Collected data:
[Start of section]
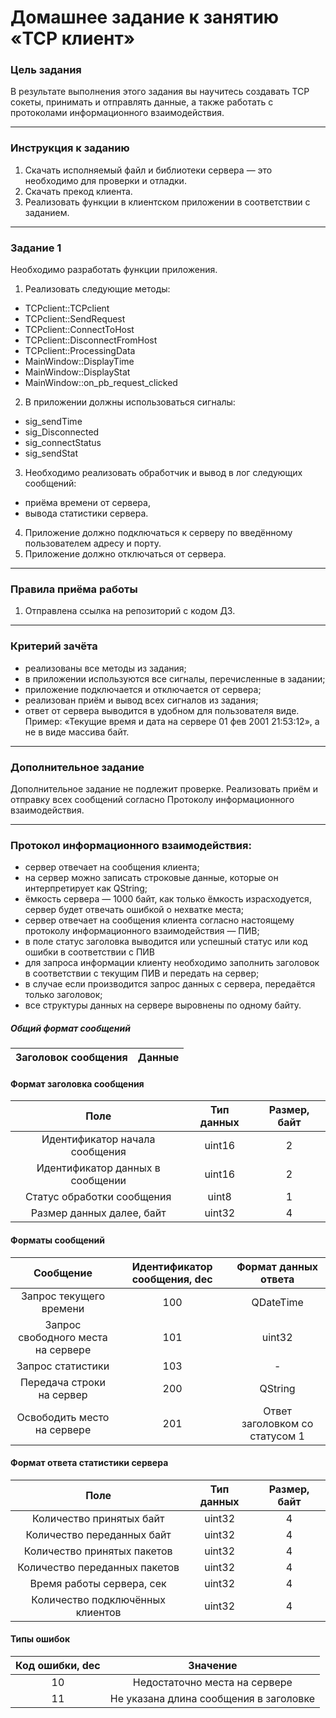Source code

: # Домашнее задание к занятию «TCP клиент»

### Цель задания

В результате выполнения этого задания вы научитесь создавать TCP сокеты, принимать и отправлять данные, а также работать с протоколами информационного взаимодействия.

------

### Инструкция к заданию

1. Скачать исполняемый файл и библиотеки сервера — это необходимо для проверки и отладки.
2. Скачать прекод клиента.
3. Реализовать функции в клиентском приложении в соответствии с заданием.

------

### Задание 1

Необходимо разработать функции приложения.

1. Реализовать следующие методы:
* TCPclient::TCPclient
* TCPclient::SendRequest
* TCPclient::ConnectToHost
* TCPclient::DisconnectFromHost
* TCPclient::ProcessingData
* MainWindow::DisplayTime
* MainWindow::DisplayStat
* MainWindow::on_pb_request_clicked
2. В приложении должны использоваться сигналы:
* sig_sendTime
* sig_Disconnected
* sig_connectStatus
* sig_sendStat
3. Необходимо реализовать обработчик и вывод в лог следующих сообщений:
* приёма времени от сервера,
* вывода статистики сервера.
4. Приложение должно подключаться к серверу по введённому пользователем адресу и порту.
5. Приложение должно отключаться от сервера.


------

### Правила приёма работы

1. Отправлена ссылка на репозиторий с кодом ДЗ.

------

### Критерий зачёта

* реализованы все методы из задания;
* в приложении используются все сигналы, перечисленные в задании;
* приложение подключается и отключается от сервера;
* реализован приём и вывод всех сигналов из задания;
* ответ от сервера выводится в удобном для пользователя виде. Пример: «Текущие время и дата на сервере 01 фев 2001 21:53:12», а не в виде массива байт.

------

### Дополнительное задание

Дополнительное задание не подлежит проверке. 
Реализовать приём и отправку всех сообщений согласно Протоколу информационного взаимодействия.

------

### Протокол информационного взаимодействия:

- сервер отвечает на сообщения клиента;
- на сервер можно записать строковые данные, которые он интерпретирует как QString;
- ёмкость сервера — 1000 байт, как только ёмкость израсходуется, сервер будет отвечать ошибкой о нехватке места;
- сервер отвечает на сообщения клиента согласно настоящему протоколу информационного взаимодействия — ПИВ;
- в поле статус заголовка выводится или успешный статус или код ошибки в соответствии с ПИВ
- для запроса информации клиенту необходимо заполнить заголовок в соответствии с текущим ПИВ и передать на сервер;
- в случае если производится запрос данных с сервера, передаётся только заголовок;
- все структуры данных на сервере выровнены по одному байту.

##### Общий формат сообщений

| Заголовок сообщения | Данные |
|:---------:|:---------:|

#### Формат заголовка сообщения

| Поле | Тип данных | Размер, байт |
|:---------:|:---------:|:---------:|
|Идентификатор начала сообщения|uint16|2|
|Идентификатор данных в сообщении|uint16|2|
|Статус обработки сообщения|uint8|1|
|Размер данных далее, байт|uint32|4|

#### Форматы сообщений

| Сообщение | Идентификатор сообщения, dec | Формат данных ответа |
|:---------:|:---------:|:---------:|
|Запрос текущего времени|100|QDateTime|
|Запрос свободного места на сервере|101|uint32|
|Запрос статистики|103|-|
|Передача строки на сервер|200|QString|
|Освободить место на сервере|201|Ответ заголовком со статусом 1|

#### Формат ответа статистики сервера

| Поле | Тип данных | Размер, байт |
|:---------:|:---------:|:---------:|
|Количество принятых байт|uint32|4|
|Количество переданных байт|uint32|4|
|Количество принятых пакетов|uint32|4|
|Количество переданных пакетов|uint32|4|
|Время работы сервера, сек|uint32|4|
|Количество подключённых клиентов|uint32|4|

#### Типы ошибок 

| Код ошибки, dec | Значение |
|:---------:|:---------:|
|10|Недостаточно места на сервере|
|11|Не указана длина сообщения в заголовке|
[End of section]
Reproduce the lines above verbatim, in full, and omit the picture.

Source code

: # Домашнее задание к занятию «TCP клиент»

### Цель задания

В результате выполнения этого задания вы научитесь создавать TCP сокеты, принимать и отправлять данные, а также работать с протоколами информационного взаимодействия.

------

### Инструкция к заданию

1. Скачать исполняемый файл и библиотеки сервера — это необходимо для проверки и отладки.
2. Скачать прекод клиента.
3. Реализовать функции в клиентском приложении в соответствии с заданием.

------

### Задание 1

Необходимо разработать функции приложения.

1. Реализовать следующие методы:
* TCPclient::TCPclient
* TCPclient::SendRequest
* TCPclient::ConnectToHost
* TCPclient::DisconnectFromHost
* TCPclient::ProcessingData
* MainWindow::DisplayTime
* MainWindow::DisplayStat
* MainWindow::on_pb_request_clicked
2. В приложении должны использоваться сигналы:
* sig_sendTime
* sig_Disconnected
* sig_connectStatus
* sig_sendStat
3. Необходимо реализовать обработчик и вывод в лог следующих сообщений:
* приёма времени от сервера,
* вывода статистики сервера.
4. Приложение должно подключаться к серверу по введённому пользователем адресу и порту.
5. Приложение должно отключаться от сервера.


------

### Правила приёма работы

1. Отправлена ссылка на репозиторий с кодом ДЗ.

------

### Критерий зачёта

* реализованы все методы из задания;
* в приложении используются все сигналы, перечисленные в задании;
* приложение подключается и отключается от сервера;
* реализован приём и вывод всех сигналов из задания;
* ответ от сервера выводится в удобном для пользователя виде. Пример: «Текущие время и дата на сервере 01 фев 2001 21:53:12», а не в виде массива байт.

------

### Дополнительное задание

Дополнительное задание не подлежит проверке. 
Реализовать приём и отправку всех сообщений согласно Протоколу информационного взаимодействия.

------

### Протокол информационного взаимодействия:

- сервер отвечает на сообщения клиента;
- на сервер можно записать строковые данные, которые он интерпретирует как QString;
- ёмкость сервера — 1000 байт, как только ёмкость израсходуется, сервер будет отвечать ошибкой о нехватке места;
- сервер отвечает на сообщения клиента согласно настоящему протоколу информационного взаимодействия — ПИВ;
- в поле статус заголовка выводится или успешный статус или код ошибки в соответствии с ПИВ
- для запроса информации клиенту необходимо заполнить заголовок в соответствии с текущим ПИВ и передать на сервер;
- в случае если производится запрос данных с сервера, передаётся только заголовок;
- все структуры данных на сервере выровнены по одному байту.

##### Общий формат сообщений

| Заголовок сообщения | Данные |
|:---------:|:---------:|

#### Формат заголовка сообщения

| Поле | Тип данных | Размер, байт |
|:---------:|:---------:|:---------:|
|Идентификатор начала сообщения|uint16|2|
|Идентификатор данных в сообщении|uint16|2|
|Статус обработки сообщения|uint8|1|
|Размер данных далее, байт|uint32|4|

#### Форматы сообщений

| Сообщение | Идентификатор сообщения, dec | Формат данных ответа |
|:---------:|:---------:|:---------:|
|Запрос текущего времени|100|QDateTime|
|Запрос свободного места на сервере|101|uint32|
|Запрос статистики|103|-|
|Передача строки на сервер|200|QString|
|Освободить место на сервере|201|Ответ заголовком со статусом 1|

#### Формат ответа статистики сервера

| Поле | Тип данных | Размер, байт |
|:---------:|:---------:|:---------:|
|Количество принятых байт|uint32|4|
|Количество переданных байт|uint32|4|
|Количество принятых пакетов|uint32|4|
|Количество переданных пакетов|uint32|4|
|Время работы сервера, сек|uint32|4|
|Количество подключённых клиентов|uint32|4|

#### Типы ошибок 

| Код ошибки, dec | Значение |
|:---------:|:---------:|
|10|Недостаточно места на сервере|
|11|Не указана длина сообщения в заголовке|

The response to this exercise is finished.